▸ **TASK DESCRIPTION**: Please copy out every line in the records below that includes the word "center".

▸ **EXTRACTED INFORMATION**:
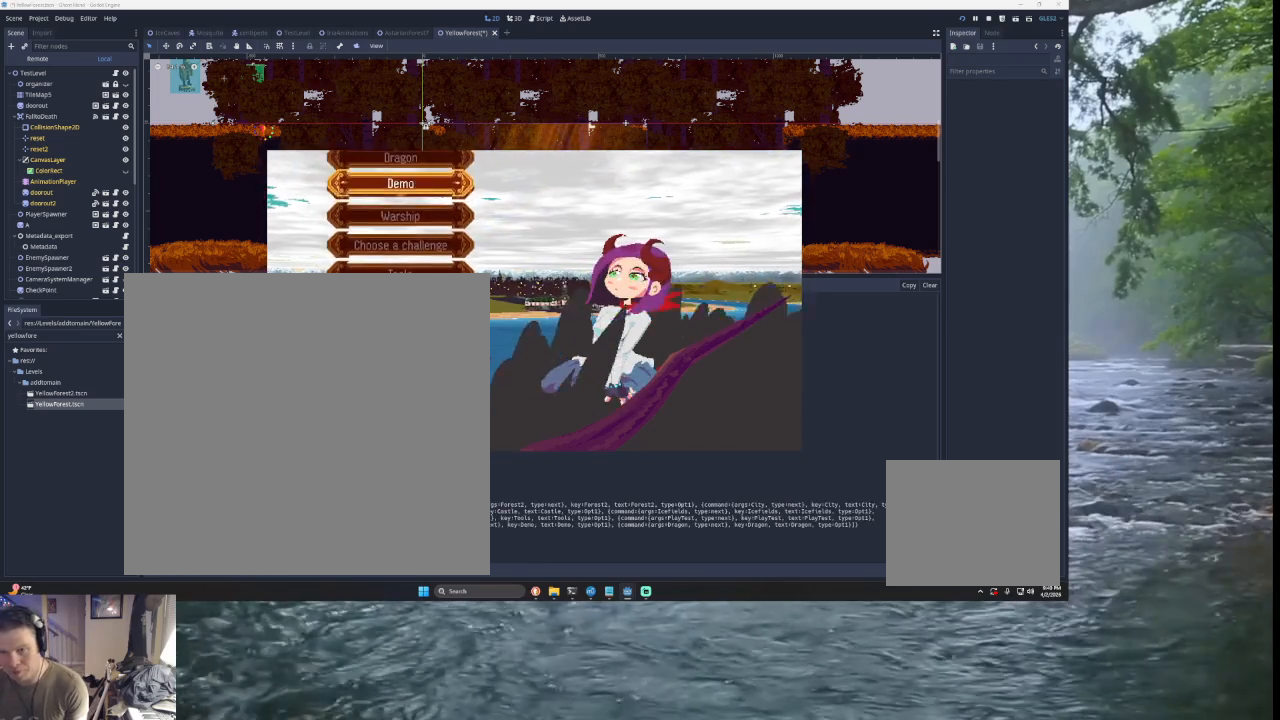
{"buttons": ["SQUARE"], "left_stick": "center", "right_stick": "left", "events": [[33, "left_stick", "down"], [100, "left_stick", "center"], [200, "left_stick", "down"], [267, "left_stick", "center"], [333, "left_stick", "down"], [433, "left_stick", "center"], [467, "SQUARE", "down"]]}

---

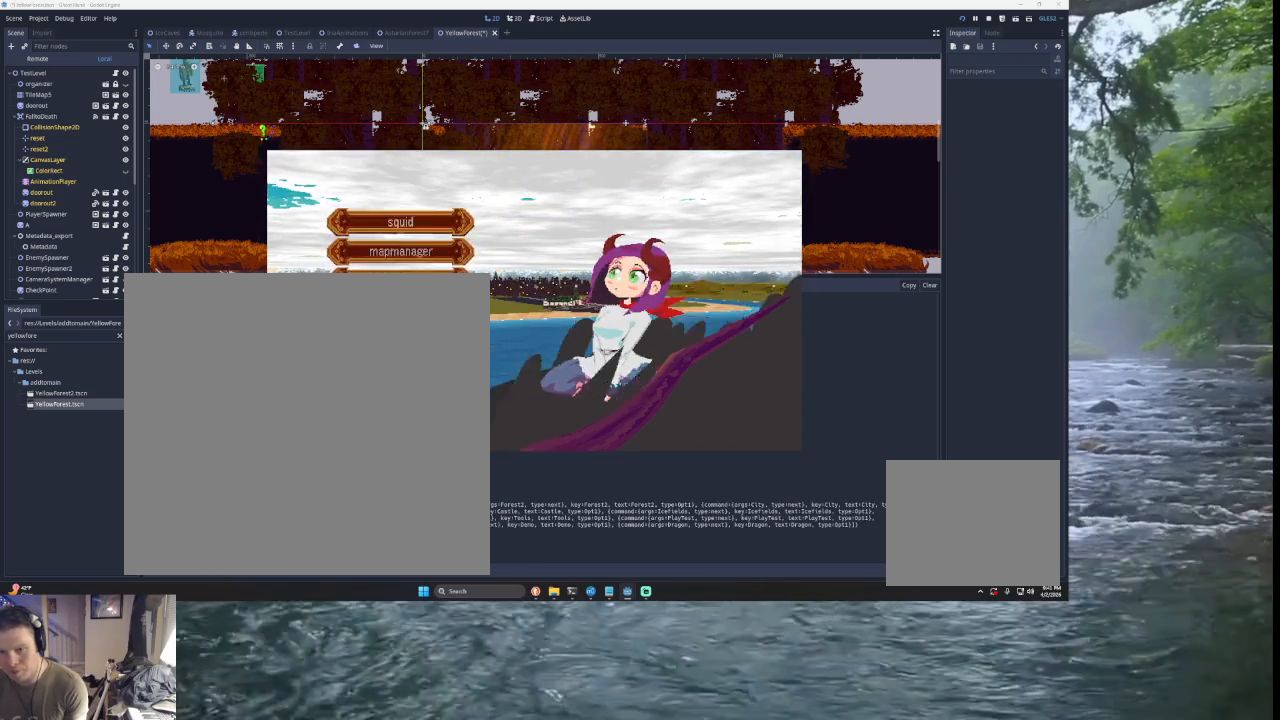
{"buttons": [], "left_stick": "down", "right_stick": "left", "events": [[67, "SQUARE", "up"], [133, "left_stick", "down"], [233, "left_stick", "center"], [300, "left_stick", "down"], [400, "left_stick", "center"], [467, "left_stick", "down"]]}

==

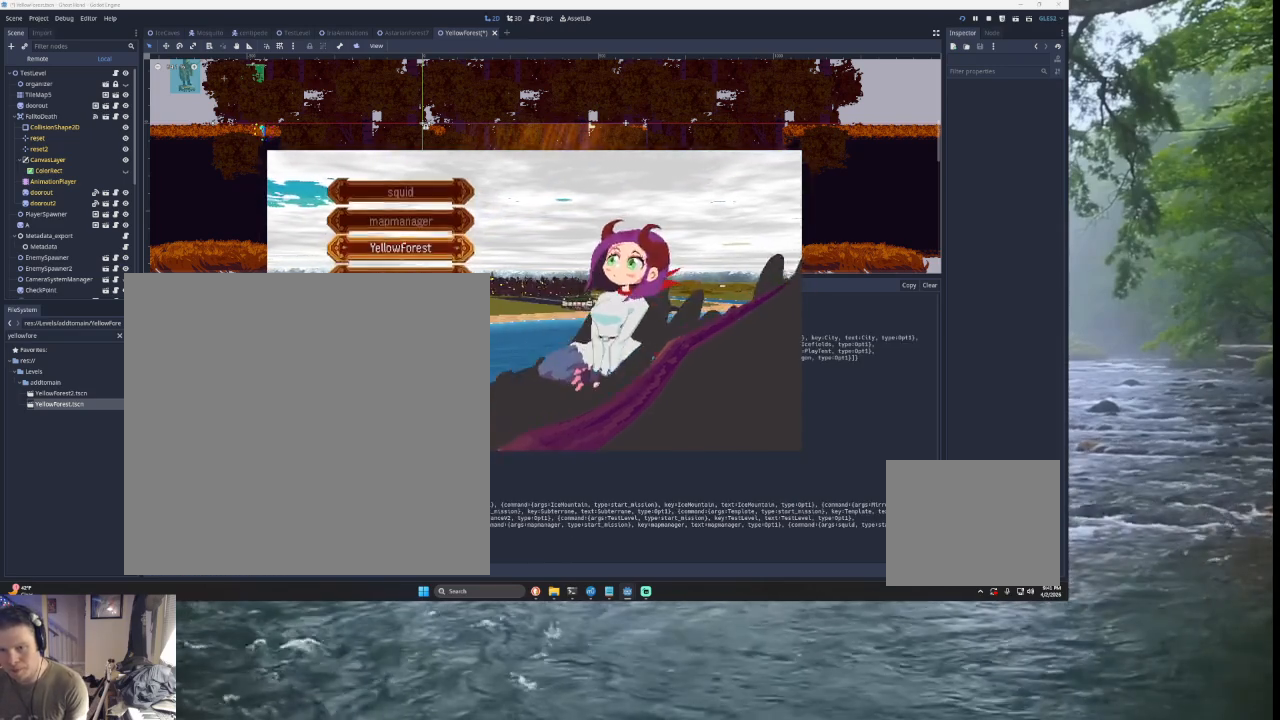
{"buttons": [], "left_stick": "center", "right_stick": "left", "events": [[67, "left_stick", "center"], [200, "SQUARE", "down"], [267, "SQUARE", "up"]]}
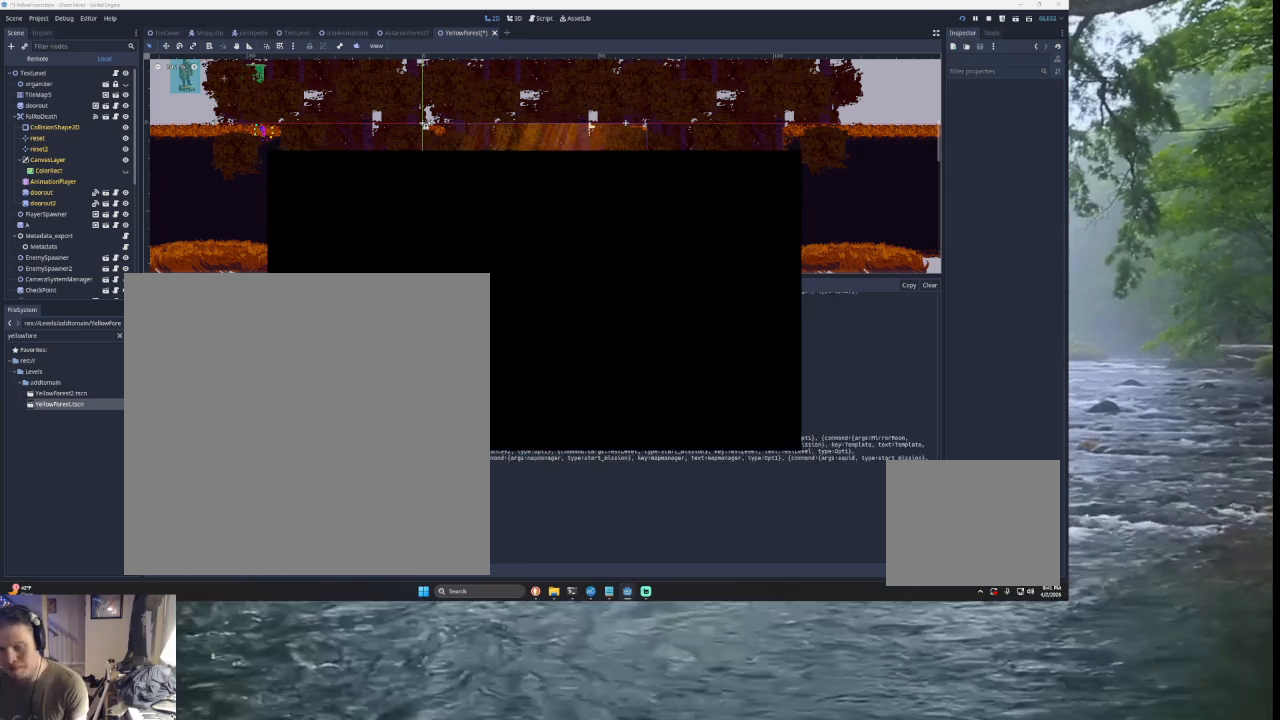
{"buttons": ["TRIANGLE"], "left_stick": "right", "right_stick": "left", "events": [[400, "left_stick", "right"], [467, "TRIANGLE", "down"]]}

▸ **RESULT OF THE EXERCISE**:
{"buttons": ["SQUARE"], "left_stick": "center", "right_stick": "left", "events": [[33, "left_stick", "down"], [100, "left_stick", "center"], [200, "left_stick", "down"], [267, "left_stick", "center"], [333, "left_stick", "down"], [433, "left_stick", "center"], [467, "SQUARE", "down"]]}
{"buttons": [], "left_stick": "down", "right_stick": "left", "events": [[67, "SQUARE", "up"], [133, "left_stick", "down"], [233, "left_stick", "center"], [300, "left_stick", "down"], [400, "left_stick", "center"], [467, "left_stick", "down"]]}
{"buttons": [], "left_stick": "center", "right_stick": "left", "events": [[67, "left_stick", "center"], [200, "SQUARE", "down"], [267, "SQUARE", "up"]]}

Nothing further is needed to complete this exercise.